Problem details: The answer must be every entry, retyped without a single difference.

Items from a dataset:
━━━━━━━━━━

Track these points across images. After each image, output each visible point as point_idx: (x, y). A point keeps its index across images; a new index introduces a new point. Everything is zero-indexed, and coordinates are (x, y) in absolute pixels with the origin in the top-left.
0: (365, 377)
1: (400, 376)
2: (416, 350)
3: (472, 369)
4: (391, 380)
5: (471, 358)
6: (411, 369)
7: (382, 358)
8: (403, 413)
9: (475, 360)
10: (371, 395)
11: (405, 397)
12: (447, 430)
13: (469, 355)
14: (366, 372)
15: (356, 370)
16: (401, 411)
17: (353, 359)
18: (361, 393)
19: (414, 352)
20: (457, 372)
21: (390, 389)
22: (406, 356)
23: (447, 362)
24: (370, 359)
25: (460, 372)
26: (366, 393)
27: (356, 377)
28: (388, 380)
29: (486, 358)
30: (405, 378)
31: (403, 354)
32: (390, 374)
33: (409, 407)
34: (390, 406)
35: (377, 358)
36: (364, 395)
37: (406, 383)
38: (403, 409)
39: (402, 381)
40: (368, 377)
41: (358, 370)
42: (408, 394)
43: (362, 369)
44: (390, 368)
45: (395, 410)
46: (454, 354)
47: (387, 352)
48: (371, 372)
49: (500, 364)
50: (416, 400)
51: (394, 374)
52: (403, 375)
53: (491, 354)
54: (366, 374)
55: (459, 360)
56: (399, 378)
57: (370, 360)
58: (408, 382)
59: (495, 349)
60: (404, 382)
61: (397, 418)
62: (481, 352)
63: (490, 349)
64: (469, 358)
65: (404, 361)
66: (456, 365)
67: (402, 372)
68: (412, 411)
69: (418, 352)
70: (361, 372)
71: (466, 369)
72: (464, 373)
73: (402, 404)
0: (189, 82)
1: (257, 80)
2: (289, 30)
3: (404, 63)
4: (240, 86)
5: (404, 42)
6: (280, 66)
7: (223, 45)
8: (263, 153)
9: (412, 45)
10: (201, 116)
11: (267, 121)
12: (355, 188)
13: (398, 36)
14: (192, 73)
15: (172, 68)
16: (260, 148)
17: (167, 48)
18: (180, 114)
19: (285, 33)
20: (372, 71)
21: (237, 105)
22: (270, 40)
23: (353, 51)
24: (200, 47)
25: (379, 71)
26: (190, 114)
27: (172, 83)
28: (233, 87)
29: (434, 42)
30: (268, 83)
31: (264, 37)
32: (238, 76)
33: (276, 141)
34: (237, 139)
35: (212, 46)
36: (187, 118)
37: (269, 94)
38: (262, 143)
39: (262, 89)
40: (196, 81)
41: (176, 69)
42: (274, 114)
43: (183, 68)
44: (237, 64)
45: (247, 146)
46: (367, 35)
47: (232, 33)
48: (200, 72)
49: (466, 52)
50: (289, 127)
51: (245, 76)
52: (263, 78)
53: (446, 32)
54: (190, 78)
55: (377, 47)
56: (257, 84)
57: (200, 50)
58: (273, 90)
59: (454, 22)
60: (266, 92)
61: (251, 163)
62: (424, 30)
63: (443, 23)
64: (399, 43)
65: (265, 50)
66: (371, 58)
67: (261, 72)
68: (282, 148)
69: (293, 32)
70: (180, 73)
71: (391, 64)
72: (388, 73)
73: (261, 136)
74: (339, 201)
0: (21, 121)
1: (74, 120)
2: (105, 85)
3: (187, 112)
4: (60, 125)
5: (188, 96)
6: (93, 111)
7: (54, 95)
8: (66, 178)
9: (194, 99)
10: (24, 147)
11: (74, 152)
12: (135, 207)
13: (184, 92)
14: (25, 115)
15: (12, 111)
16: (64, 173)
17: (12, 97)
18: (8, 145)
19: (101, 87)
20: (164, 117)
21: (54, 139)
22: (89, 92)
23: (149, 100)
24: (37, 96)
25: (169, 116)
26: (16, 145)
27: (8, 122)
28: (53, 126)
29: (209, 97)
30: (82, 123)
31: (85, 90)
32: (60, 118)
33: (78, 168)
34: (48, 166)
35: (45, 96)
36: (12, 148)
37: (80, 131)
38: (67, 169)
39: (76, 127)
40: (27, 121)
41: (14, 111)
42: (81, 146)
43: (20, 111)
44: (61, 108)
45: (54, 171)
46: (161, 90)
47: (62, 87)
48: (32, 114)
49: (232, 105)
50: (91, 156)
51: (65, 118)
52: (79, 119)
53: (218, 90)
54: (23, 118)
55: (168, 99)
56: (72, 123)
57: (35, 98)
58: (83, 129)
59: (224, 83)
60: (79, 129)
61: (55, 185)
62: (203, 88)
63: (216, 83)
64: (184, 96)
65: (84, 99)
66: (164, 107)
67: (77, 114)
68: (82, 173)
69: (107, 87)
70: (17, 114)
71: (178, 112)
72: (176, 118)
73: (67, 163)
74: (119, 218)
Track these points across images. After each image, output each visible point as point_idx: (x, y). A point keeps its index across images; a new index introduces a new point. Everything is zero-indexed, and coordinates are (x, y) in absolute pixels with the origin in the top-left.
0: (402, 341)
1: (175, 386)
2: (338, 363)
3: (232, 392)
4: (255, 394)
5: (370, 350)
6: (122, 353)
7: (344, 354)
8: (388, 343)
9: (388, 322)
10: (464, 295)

━━━━━━━━━━

Response to this task:
Track these points across images. After each image, output each visible point as point_idx: (x, y). A point keeps its index across images; a new index introduces a new point. Everything is zero-indexed, and coordinates are (x, y) in absolute pixels with the origin in the top-left.
0: (365, 377)
1: (400, 376)
2: (416, 350)
3: (472, 369)
4: (391, 380)
5: (471, 358)
6: (411, 369)
7: (382, 358)
8: (403, 413)
9: (475, 360)
10: (371, 395)
11: (405, 397)
12: (447, 430)
13: (469, 355)
14: (366, 372)
15: (356, 370)
16: (401, 411)
17: (353, 359)
18: (361, 393)
19: (414, 352)
20: (457, 372)
21: (390, 389)
22: (406, 356)
23: (447, 362)
24: (370, 359)
25: (460, 372)
26: (366, 393)
27: (356, 377)
28: (388, 380)
29: (486, 358)
30: (405, 378)
31: (403, 354)
32: (390, 374)
33: (409, 407)
34: (390, 406)
35: (377, 358)
36: (364, 395)
37: (406, 383)
38: (403, 409)
39: (402, 381)
40: (368, 377)
41: (358, 370)
42: (408, 394)
43: (362, 369)
44: (390, 368)
45: (395, 410)
46: (454, 354)
47: (387, 352)
48: (371, 372)
49: (500, 364)
50: (416, 400)
51: (394, 374)
52: (403, 375)
53: (491, 354)
54: (366, 374)
55: (459, 360)
56: (399, 378)
57: (370, 360)
58: (408, 382)
59: (495, 349)
60: (404, 382)
61: (397, 418)
62: (481, 352)
63: (490, 349)
64: (469, 358)
65: (404, 361)
66: (456, 365)
67: (402, 372)
68: (412, 411)
69: (418, 352)
70: (361, 372)
71: (466, 369)
72: (464, 373)
73: (402, 404)
0: (189, 82)
1: (257, 80)
2: (289, 30)
3: (404, 63)
4: (240, 86)
5: (404, 42)
6: (280, 66)
7: (223, 45)
8: (263, 153)
9: (412, 45)
10: (201, 116)
11: (267, 121)
12: (355, 188)
13: (398, 36)
14: (192, 73)
15: (172, 68)
16: (260, 148)
17: (167, 48)
18: (180, 114)
19: (285, 33)
20: (372, 71)
21: (237, 105)
22: (270, 40)
23: (353, 51)
24: (200, 47)
25: (379, 71)
26: (190, 114)
27: (172, 83)
28: (233, 87)
29: (434, 42)
30: (268, 83)
31: (264, 37)
32: (238, 76)
33: (276, 141)
34: (237, 139)
35: (212, 46)
36: (187, 118)
37: (269, 94)
38: (262, 143)
39: (262, 89)
40: (196, 81)
41: (176, 69)
42: (274, 114)
43: (183, 68)
44: (237, 64)
45: (247, 146)
46: (367, 35)
47: (232, 33)
48: (200, 72)
49: (466, 52)
50: (289, 127)
51: (245, 76)
52: (263, 78)
53: (446, 32)
54: (190, 78)
55: (377, 47)
56: (257, 84)
57: (200, 50)
58: (273, 90)
59: (454, 22)
60: (266, 92)
61: (251, 163)
62: (424, 30)
63: (443, 23)
64: (399, 43)
65: (265, 50)
66: (371, 58)
67: (261, 72)
68: (282, 148)
69: (293, 32)
70: (180, 73)
71: (391, 64)
72: (388, 73)
73: (261, 136)
74: (339, 201)
0: (21, 121)
1: (74, 120)
2: (105, 85)
3: (187, 112)
4: (60, 125)
5: (188, 96)
6: (93, 111)
7: (54, 95)
8: (66, 178)
9: (194, 99)
10: (24, 147)
11: (74, 152)
12: (135, 207)
13: (184, 92)
14: (25, 115)
15: (12, 111)
16: (64, 173)
17: (12, 97)
18: (8, 145)
19: (101, 87)
20: (164, 117)
21: (54, 139)
22: (89, 92)
23: (149, 100)
24: (37, 96)
25: (169, 116)
26: (16, 145)
27: (8, 122)
28: (53, 126)
29: (209, 97)
30: (82, 123)
31: (85, 90)
32: (60, 118)
33: (78, 168)
34: (48, 166)
35: (45, 96)
36: (12, 148)
37: (80, 131)
38: (67, 169)
39: (76, 127)
40: (27, 121)
41: (14, 111)
42: (81, 146)
43: (20, 111)
44: (61, 108)
45: (54, 171)
46: (161, 90)
47: (62, 87)
48: (32, 114)
49: (232, 105)
50: (91, 156)
51: (65, 118)
52: (79, 119)
53: (218, 90)
54: (23, 118)
55: (168, 99)
56: (72, 123)
57: (35, 98)
58: (83, 129)
59: (224, 83)
60: (79, 129)
61: (55, 185)
62: (203, 88)
63: (216, 83)
64: (184, 96)
65: (84, 99)
66: (164, 107)
67: (77, 114)
68: (82, 173)
69: (107, 87)
70: (17, 114)
71: (178, 112)
72: (176, 118)
73: (67, 163)
74: (119, 218)
Track these points across images. After each image, output each visible point as point_idx: (x, y). A point keeps its index across images; a new index introduces a new point. Everything is zero-indexed, and coordinates are (x, y) in absolute pixels with the origin in the top-left.
0: (402, 341)
1: (175, 386)
2: (338, 363)
3: (232, 392)
4: (255, 394)
5: (370, 350)
6: (122, 353)
7: (344, 354)
8: (388, 343)
9: (388, 322)
10: (464, 295)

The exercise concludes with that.